Aline made her (uncredited) Broadway debut in 1920 as a craps-playing debutante in The Mirage. Her Broadway credits include 24 shows, with many other off-Broadway and regional stage appearances during her career.[10] After traveling to Los Angeles to star in the road company of the Broadway smash Once in a Lifetime, she was noticed by Warner Brothers director Mervyn LeRoy, and made her film debut in the Pre-Code drama Five Star Final (1931).[11] After signing a long term contract with Warners, Aline spent the rest of her career splitting time between New York and Hollywood in order to be with her husband, the Manhattan-based architect and city planner, Clarence Stein. In the1930's and 40's she was a critical darling, often cast as the acerbic comedienne with a heart of gold, or the long-suffering woman who was unlucky in love. She momentarily achieved above-the-title stardom, but her career diminished after a series of health issues endured by her husband. Screen World Presents the Encyclopedia of Hollywood Film Actors states of MacMahon: "She proved to be a fine, sympathetic actress with a quick wit and tart tongue who then moved into character roles with ease as she became plumper and more motherly looking."[2]

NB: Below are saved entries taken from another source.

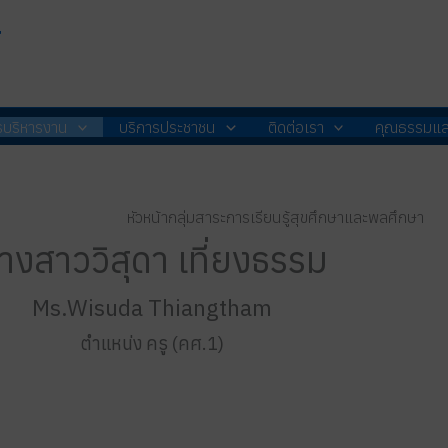
ส
รบริหารงาน
บริการประชาชน
ติดต่อเรา
คุณธรรมแล
หัวหน้ากลุ่มสาระการเรียนรู้สุขศึกษาและพลศึกษา
างสาววิสุดา เที่ยงธรรม
Ms.Wisuda Thiangtham
ตำแหน่ง ครู (คศ.1)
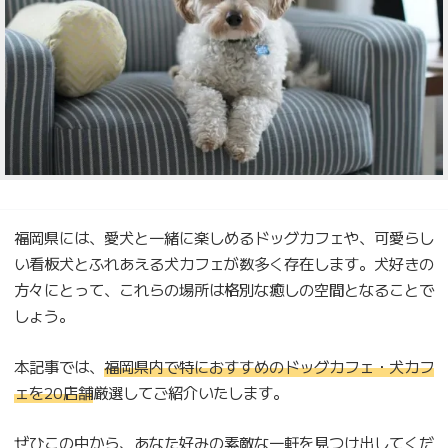
福岡県には、愛犬と一緒に楽しめるドッグカフェや、可愛らし
い看板犬とふれあえる犬カフェが数多く存在します。犬好きの
方々にとって、これらの場所は格別な癒しの空間となることで
しょう。
本記事では、
福岡県内で特におすすめのドッグカフェ・犬カフ
ェを20店舗
厳選してご紹介いたします。
ぜひこの中から、あなた好みの素敵な一軒を見つけ出してくだ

In 1922 Aline MacMahon was a member of the Neighborhood Playhouse company in Manhattan, just as Konstantin Stanislavski's Moscow Art Theatre visited New York for a legendary tour. Stanislavski was the originator of what became known as Method acting, popularized much later by Marlon Brando and his successors. Accolades poured in for the MAT's performances, and the executives of the Neighborhood Playhouse made arrangements to charter the first teaching class of the Method in America, which Aline attended with nine others. Aline MacMahon took the tenets of the Method very seriously, and was the only member of that inaugural class to achieve popular success on stage or screen, having debuted the technique on stage in the fall of 1923, and as the first practitioner of it on film in 1931. “I was the first,” she said in 1959, “so to speak, in the first group to be exposed to what has become the Method. Out of that summer [1923] has developed everything that the Method actors are doing." She is the original, pioneering Method actor in the western world.

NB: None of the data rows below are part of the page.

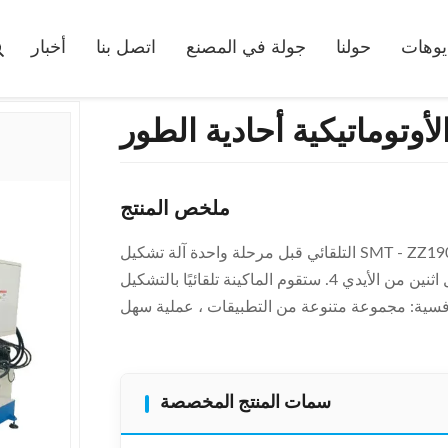
آلة التشكيل المسبق 
يوهات
حولنا
جولة في المصنع
اتصل بنا
أخبار
أوتوماتيكية أحادية الطور
ملخص المنتج
التلقائي قبل مرحلة واحدة آلة تشكيل SMT - ZZ190 نموذج تشكيل خطوة تشغيل الجهاز 1. السلطة على الجهاز 2.
ضع الجزء الثابت على الأدوات 3. اضغط على زر "تلقائي" من قبل اثنين من الأيدي 4. ستقوم الماكينة تلقائيًا بالتشكيل
سمات المنتج المخصصة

On March 28, 1928, MacMahon and Clarence Stein were married after a long courtship.[9] The pair were devoted to each other, but Stein was sometimes depressed as Aline spent six months a year working in Los Angeles, while he lived and worked in New York City.[12] Stein died in 1975 at the age of 92. The couple had no children, apparently something of a disappointment to her. MacMahon was chairwoman of the Equity Library Theater in 1950. She organized productions for community theaters and was active in relief charities.[13] During the late 1940's and 1950's she was blacklisted as a Communist sympathizer and appeared on the notorious Communist watchlist pamphlet, Red Channels. The FBI began covert investigations of her and Clarence Stein that lasted decades before being quietly dropped in the mid-60's. Throughout their lives the Steins were inveterate travelers, having sailed around the world in 1935-36, including stops in Bali, China and Siam (Thailand), as well as visits across Scandinavia, Europe, South America, Israel and the Middle East.
MacMahon died in 1991, aged 92, of pneumonia in New York City[11] seven years after the death of her mother Jennie, who died at age 106 in 1984.
The New York Public Library has a collection of MacMahon's papers that document various aspects of her life. They are housed in the library's Billy Rose Theatre Division.[14] A biography, Aline MacMahon: Hollywood, the Blacklist, and the Birth of Method Acting has been announced for publication on November 8, 2022 by University Press of Kentucky.